— Work instructions —
Please repeat the records below exactly, skipping any pictures.
··· Material provided ···
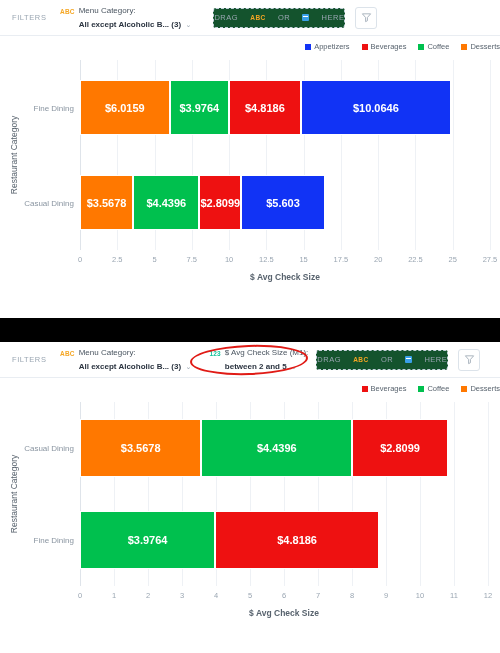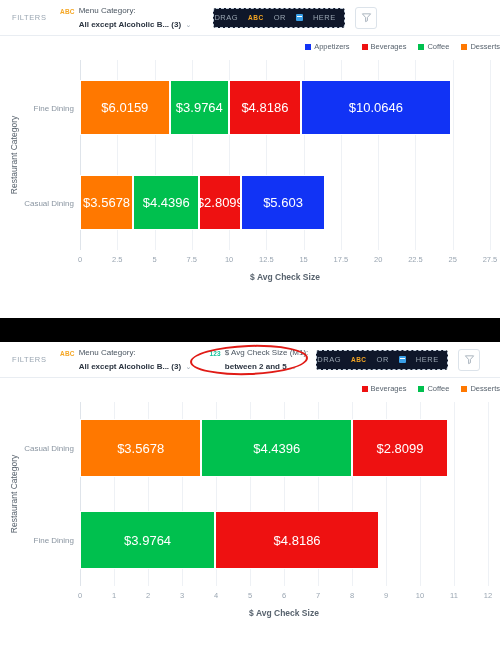--- a/index.html
+++ b/index.html
@@ -60,12 +60,12 @@
     height: 20px;
     display: flex;
     align-items: center;
-    justify-content: flex-start;
+    justify-content: space-between;
     gap: 10px;
     font-size: 7.5px;
     letter-spacing: 0.5px;
     color: #9aa6b2;
-    background: #0f172a;
+    background: #14532d;
   }
   #dropzone-top { width: 132px; margin-left: 22px; }
   #dropzone-bottom { width: 132px; margin-left: 8px; }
···
— Task response —
--- a/index.html
+++ b/index.html
@@ -60,12 +60,12 @@
     height: 20px;
     display: flex;
     align-items: center;
-    justify-content: flex-start;
+    justify-content: space-between;
     gap: 10px;
     font-size: 7.5px;
     letter-spacing: 0.5px;
     color: #9aa6b2;
-    background: #0f172a;
+    background: #14532d;
   }
   #dropzone-top { width: 132px; margin-left: 22px; }
   #dropzone-bottom { width: 132px; margin-left: 8px; }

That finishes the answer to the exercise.